Flavors of Mexico: Mole Coloradito
A hands-on cooking class culminating in dinner served with wine and beer.
Mole is perhaps the most popular and most feared of all recipes in Mexican gastronomy is a luscious sauce, complex and intoxicating, with a history that is as rich as it’s country of origin. So we are excited to have talented chef Norma Listman teach us how to prepare her favorite regional version of the infamous dish: Mole Coloradito. It is deep orange in color and full of the flavors of the Mexican countryside; it is delicate yet bold, hyper-aromatic, and boasts a texture unlike other moles. Mole Coloradito is not the first mole Norma Listman learned to make -- nor the one she grew up eating -- but it is undoubtedly her most-loved.

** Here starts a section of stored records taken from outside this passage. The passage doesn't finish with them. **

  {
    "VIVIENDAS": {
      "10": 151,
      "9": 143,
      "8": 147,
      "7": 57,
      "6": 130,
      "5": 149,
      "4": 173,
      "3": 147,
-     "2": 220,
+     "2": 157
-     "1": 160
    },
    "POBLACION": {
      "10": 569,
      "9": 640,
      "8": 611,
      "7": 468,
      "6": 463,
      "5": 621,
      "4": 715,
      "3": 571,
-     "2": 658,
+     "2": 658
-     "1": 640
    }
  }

Please note: special dietary needs cannot be accommodated in this class; menu items cannot be omitted or substituted.
MENU
Mole Coloradito (includes local pork, plantains, and Mexican chocolate)
Frijoles
Handmade tortillas
Agua de jamaica
Norma Listman is an Oakland, California-based chef and artist. Inspired by her youth growing up in Mexico City, Norma brings a vibrant and authentic energy to the food scene in the Bay Area. Her practice both as a chef and artist is dictated by her heritage, she is most interested in traditional cooking methods and the historical periods of Mexican gastronomy. Listman’s passion for the preservation of her culture and her father’s life-long work with maize have ignited her interest for working with native varieties of the crop. Her interest in the preservation of traditional values demands the closest attention to local farming procedures.
She began her career in restaurants in the front of the house. She managed nationally acclaimed Camino Restaurant in Oakland before deciding to follow her passion and become a professional chef. She was mentored in the kitchen by Chefs Anthony Strong of Delfina in San Francisco and Russell More of Camino in Oakland.
Included in her past culinary and artistic practice are Paraiso, an early twentieth century salon-inspired dinner series held at her Victorian home; A Sors, a historical-food performance commissioned by the Andy Warhol foundation held in commemoration of the beheading of the Austrian-placed Mexican emperor Maximilian; The Alchemy of Dreams, a performance-dinner inspired by the artist Remedios Varo; and a dinner for Museo Experimental El Eco in Mexico City for their 60th anniversary.